About DSE Unified Authentication

DSE Unified Authentication facilitates connectivity to three primary backend authentication and authorization services.

DSE Unified Authentication enables multiple authentication schemes to be used on the same DataStax Enterprise cluster. DataStax recommends using DSE Unified Authentication for all authentication in DataStax Enterprise.


DSE Unified Authentication facilitates connectivity to these primary backend authentication and authorization services:
  • DSE Authenticator supports validating user identity against any of the following authentication schemes:
    • Internal: Connections provide credentials for a role that has an internally stored password, no additional configuration is required, see Role-based access.
    • LDAP: Connections provide LDAP credentials and DSE passes the credentials for verification to LDAP, see About authentication with LDAP.
    • Kerberos: Connections provide a Kerberos ticket, DSE is configured as a Service Principal (see Setting up Kerberos) and passes the tickets to KDS for verification.

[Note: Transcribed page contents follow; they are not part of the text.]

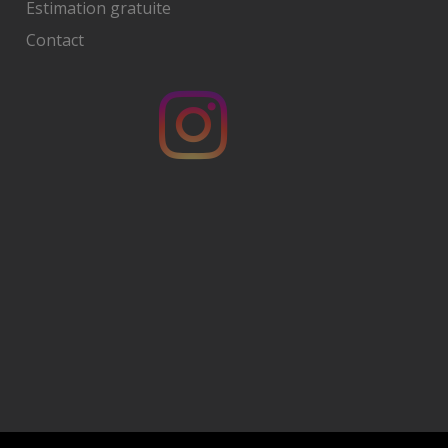
Estimation gratuite
Contact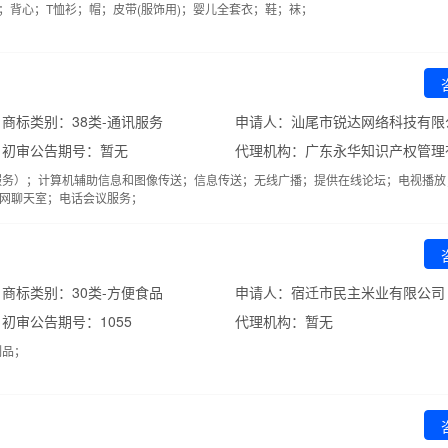
)；背心；T恤衫；帽；皮带(服饰用)；婴儿全套衣；鞋；袜；
商标类别：38类-通讯服务
申请人：汕尾市锐达网络科技有限
初审公告期号：暂无
代理机构：广东永华知识产权管理
服务）；计算机辅助信息和图像传送；信息传送；无线广播；提供在线论坛；电视播放
网聊天室；电话会议服务；
商标类别：30类-方便食品
申请人：宿迁市民主米业有限公司
初审公告期号：1055
代理机构：暂无
制品；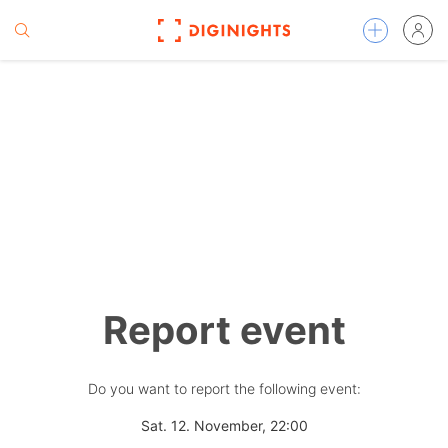
Report event
Do you want to report the following event:
Sat. 12. November, 22:00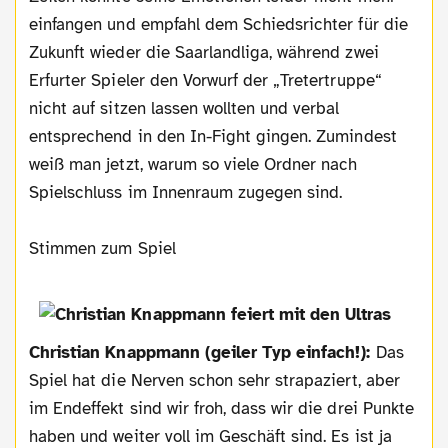
einfangen und empfahl dem Schiedsrichter für die
Zukunft wieder die Saarlandliga, während zwei
Erfurter Spieler den Vorwurf der „Tretertruppe“
nicht auf sitzen lassen wollten und verbal
entsprechend in den In-Fight gingen. Zumindest
weiß man jetzt, warum so viele Ordner nach
Spielschluss im Innenraum zugegen sind.
Stimmen zum Spiel
Christian Knappmann (geiler Typ einfach!):
Das
Spiel hat die Nerven schon sehr strapaziert, aber
im Endeffekt sind wir froh, dass wir die drei Punkte
haben und weiter voll im Geschäft sind. Es ist ja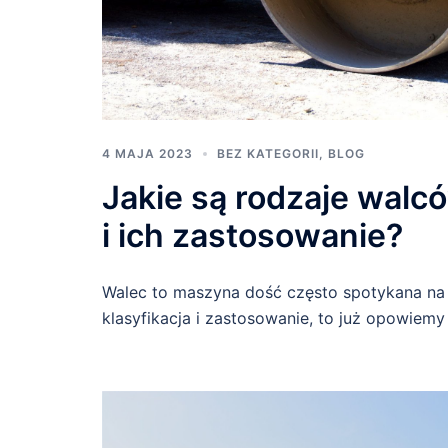
4 MAJA 2023
BEZ KATEGORII
,
BLOG
Jakie są rodzaje wal
i ich zastosowanie?
Walec to maszyna dość często spotykana na
klasyfikacja i zastosowanie, to już opowiemy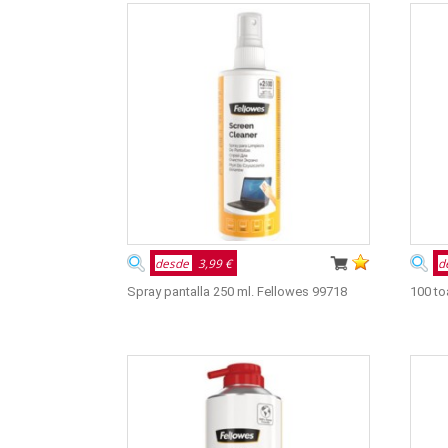
desde
3,99 €
d
Spray pantalla 250 ml. Fellowes 99718
100 to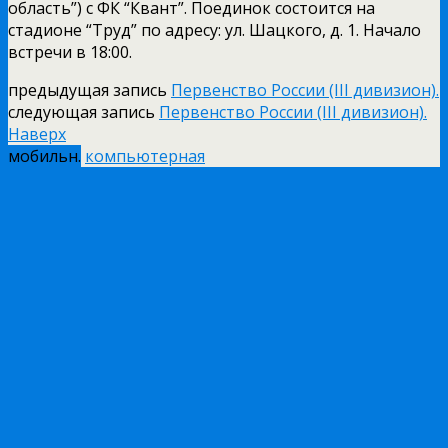
область”) с ФК “Квант”. Поединок состоится на
стадионе “Труд” по адресу: ул. Шацкого, д. 1. Начало
встречи в 18:00.
предыдущая запись
Первенство России (III дивизион).
следующая запись
Первенство России (III дивизион).
Наверх
мобильн.
компьютерная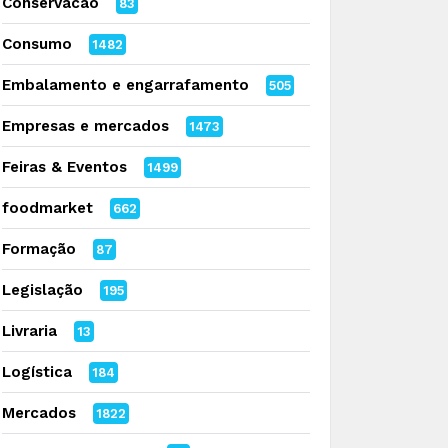
Conservacao
83
Consumo
1482
Embalamento e engarrafamento
505
Empresas e mercados
1473
Feiras & Eventos
1499
foodmarket
662
Formação
87
Legislação
195
Livraria
13
Logística
184
Mercados
1822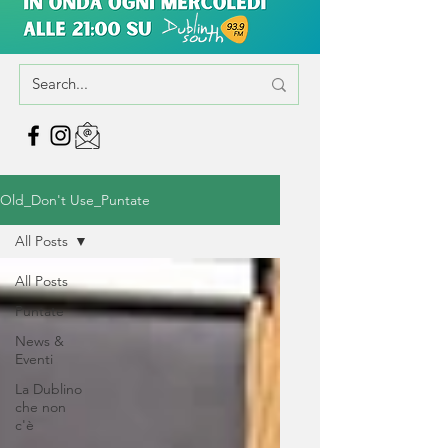
Old_Don't Use_Puntate
All Posts
All Posts
Puntate
News &
Eventi
La Dublino
che non
c'è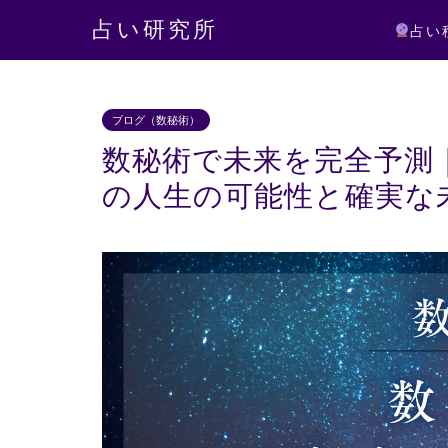
占い研究所
占い
ブログ（数秘術）
数秘術で未来を完全予測
の人生の可能性と確実な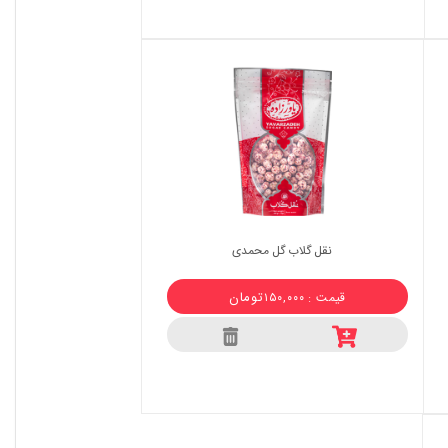
نقل گلاب گل محمدی
تومان
قیمت : ۱۵۰,۰۰۰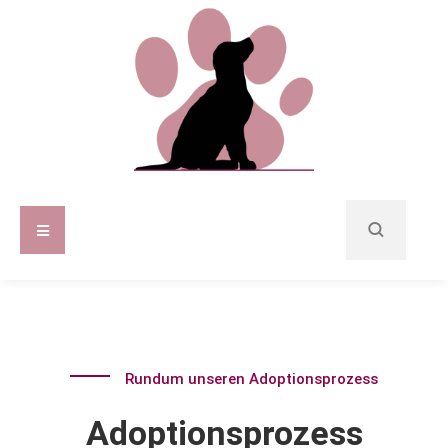
Rundum unseren Adoptionsprozess
Adoptionsprozess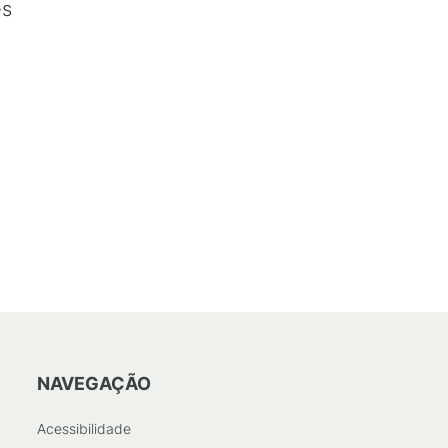
es
NAVEGAÇÃO
Acessibilidade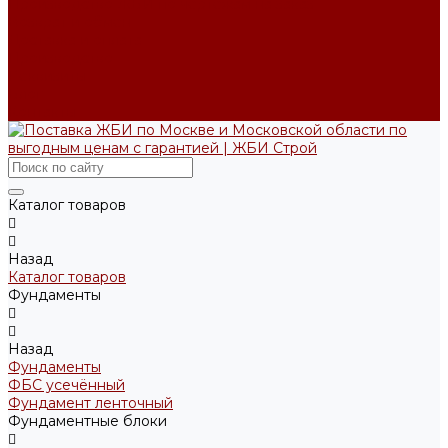
Производство ЖБИ по чертежам на заказ
Возврат и обмен
Доставка и оплата
Производство
Реквизиты
Блог
Контакты
Каталог товаров
Назад
Каталог товаров
Фундаменты
Назад
Фундаменты
ФБС усечённый
Фундамент ленточный
Фундаментные блоки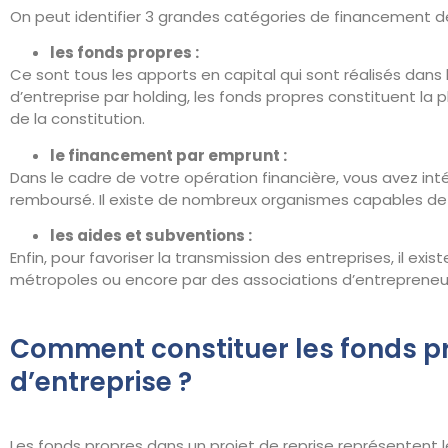
On peut identifier 3 grandes catégories de financement dé
les fonds propres :
Ce sont tous les apports en capital qui sont réalisés dans
d’entreprise par holding, les fonds propres constituent la 
de la constitution.
le financement par emprunt :
Dans le cadre de votre opération financière, vous avez in
remboursé. Il existe de nombreux organismes capables de v
les aides et subventions :
Enfin, pour favoriser la transmission des entreprises, il ex
métropoles ou encore par des associations d’entrepreneu
Comment constituer les fonds pr
d’entreprise ?
Les fonds propres dans un projet de reprise représentent 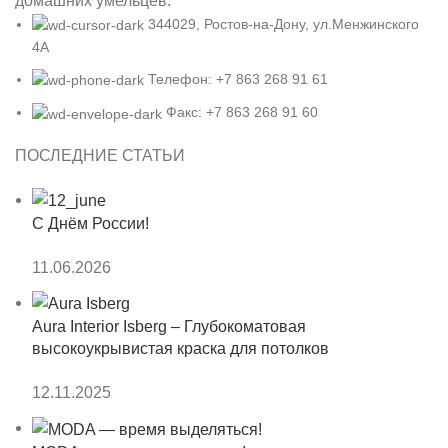
домашних умельцев.
344029, Ростов-на-Дону, ул.Менжинского
4А
Телефон: +7 863 268 91 61
Факс: +7 863 268 91 60
ПОСЛЕДНИЕ СТАТЬИ
С Днём России!
11.06.2026
Aura Interior Isberg – Глубокоматовая
высокоукрывистая краска для потолков
12.11.2025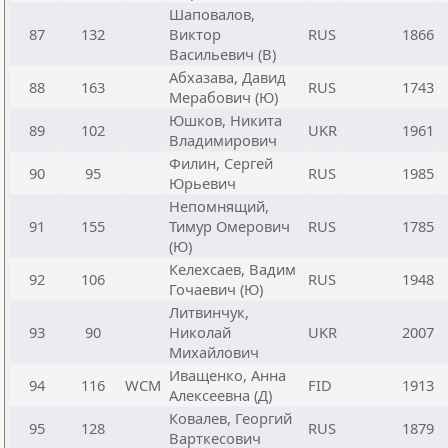
Шаповалов,
87
132
Виктор
RUS
1866
Васильевич (В)
Абхазава, Давид
88
163
RUS
1743
Мерабович (Ю)
Юшков, Никита
89
102
UKR
1961
Владимирович
Филин, Сергей
90
95
RUS
1985
Юрьевич
Непомнящий,
91
155
Тимур Омерович
RUS
1785
(Ю)
Келехсаев, Вадим
92
106
RUS
1948
Гочаевич (Ю)
Литвинчук,
93
90
Николай
UKR
2007
Михайлович
Иващенко, Анна
94
116
WCM
FID
1913
Алексеевна (Д)
Ковалев, Георгий
95
128
RUS
1879
Варткесович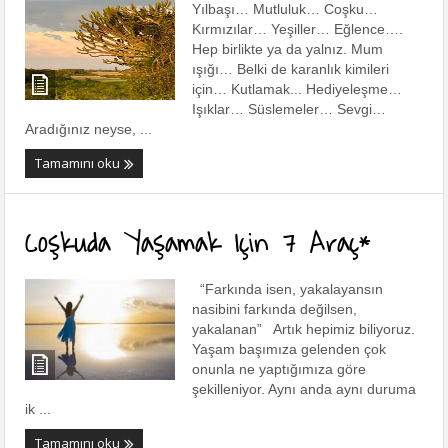
Yılbaşı… Mutluluk… Coşku…
Kırmızılar… Yeşiller… Eğlence….
Hep birlikte ya da yalnız. Mum
ışığı… Belki de karanlık kimileri
için… Kutlamak... Hediyeleşme…
Işıklar… Süslemeler… Sevgi…
Aradığınız neyse, ...
Tamamını oku
Coşkuda Yaşamak Için 7 Araç*
“Farkında isen, yakalayansın
nasibini farkında değilsen,
yakalanan” Artık hepimiz biliyoruz.
Yaşam başımıza gelenden çok
onunla ne yaptığımıza göre
şekilleniyor. Aynı anda aynı duruma
ik ...
Tamamını oku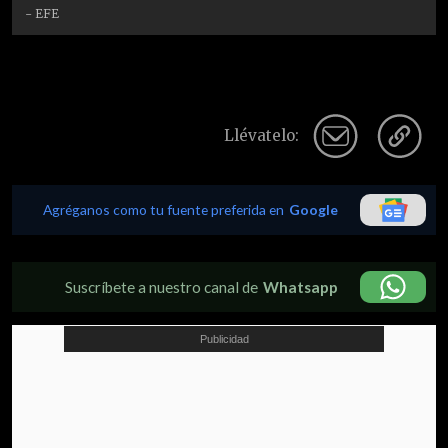
- EFE
Llévatelo:
Agréganos como tu fuente preferida en
Google
Suscríbete a nuestro canal de
Whatsapp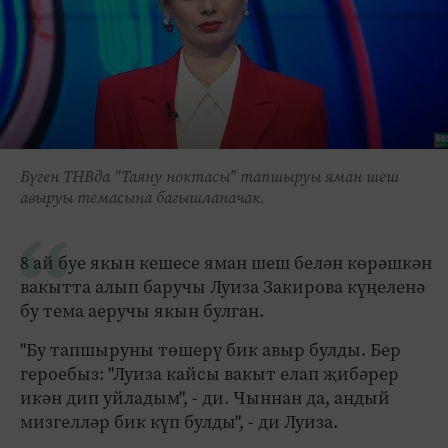
Бүген ТНВда "Таяну ноктасы" тапшыруы яман шеш
авыруы темасына багышланачак.
8 ай буе якын кешесе яман шеш белән көрәшкән
вакытта алып баручы Луиза Закирова күңеленә
бу тема аеручы якын булган.
"Бу тапшыруны төшерү бик авыр булды. Бер
героебыз: "Луиза кайсы вакыт елап җибәрер
икән дип уйладым", - ди. Чыннан да, андый
мизгелләр бик күп булды", - ди Луиза.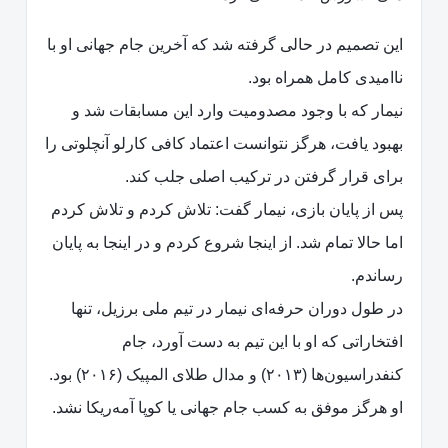
این تصمیم در حالی گرفته شد که آخرین جام جهانی او با
ناامیدی کامل همراه بود.
نیمار که با وجود مصدومیت وارد این مسابقات شد و
بهبود یافت، هرگز نتوانست اعتماد کافی کارلو آنچلوتی را
برای قرار گرفتن در ترکیب اصلی جلب کند.
پس از پایان بازی، نیمار گفت: تلاش کردم و تلاش کردم
اما حالا تمام شد. از اینجا شروع کردم و در اینجا به پایان
رساندم.
در طول دوران حرفه‌ای نیمار در تیم ملی برزیل، تنها
افتخاراتی که او با این تیم به دست آورد، جام
کنفدراسیون‌ها (۲۰۱۳) و مدال طلای المپیک (۲۰۱۶) بود.
او هرگز موفق به کسب جام جهانی یا کوپا آمه‌ریکا نشد.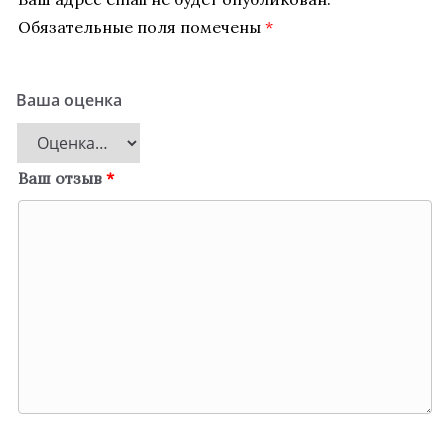
Обязательные поля помечены
*
Ваша оценка
Ваш отзыв
*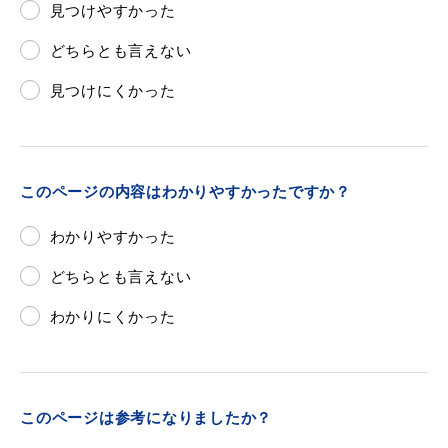
見つけやすかった
どちらとも言えない
見つけにくかった
このページの内容はわかりやすかったですか？
わかりやすかった
どちらとも言えない
わかりにくかった
このページは参考になりましたか？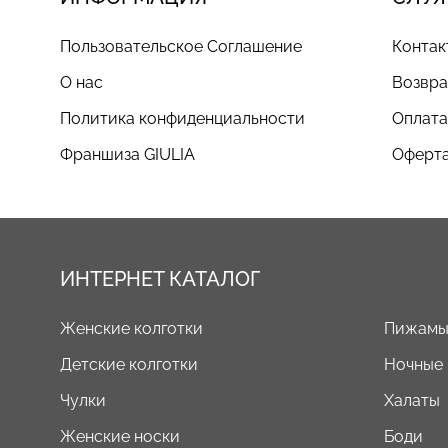
Пользовательское Соглашение
Контак
О нас
Возвра
Политика конфиденциальности
Оплата
Франшиза GIULIA
Оферта
ИНТЕРНЕТ КАТАЛОГ
Женские колготки
Пижам
Детские колготки
Ночные
Чулки
Халаты
Женские носки
Боди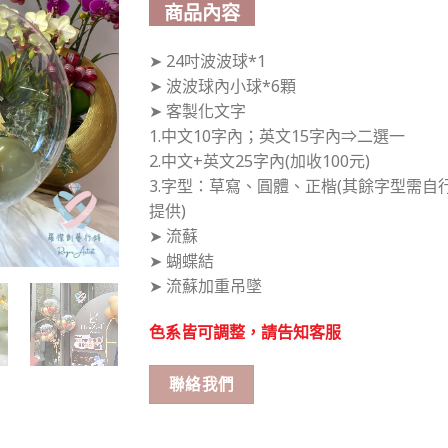
商品內容
➤ 24吋波波球*1
➤ 波波球內小球*6顆
➤ 客製化文字
1.中文10字內；英文15字內⇒二選一
2.中文+英文25字內(加收100元)
3.字型：草寫、圓體、正楷(其餘字型需自
提供)
➤ 流蘇
➤ 蝴蝶結
➤ 流蘇加重吊墜
色系
皆可調整，請告知客服
聯絡我們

    When a connection request specifies an authentication scheme, DSE Authenticator validates the user against the selected scheme first. If no scheme is specified in the connection request or the validation fails, DSE Authenticator first tries the default_scheme and then each scheme defined in other_schemes in order.

    Important: It is possible to authenticate users without implementing access control using the DSE Authenticator, however authentication is required for authorization and role management.
  • DSE Role Manager process used to assign roles to a user:
    • Internal: One to one mapping. Matches the user name to a Cassandra role. Requires a role for each user.
    • LDAP: One to many mapping. Matches the user LDAP group names to DSE roles. Users can have more than one role.
      Note: For LDAP role management, DSE disables role nesting; you cannot use GRANT to assign a role to another role.
    See Configuring DSE Role management.
  • DSE Authorizer analyzes the request against the role permissions on each affected resource before allowing the request to be executed. The DSE Authorizer extends permissions to applications, client tools, and authentication schemes.

    Set and remove permissions on database resources with the CQL commands GRANT and REVOKE.

    Role-based access authenticates users based on the user association with LDAP groups or Cassandra roles.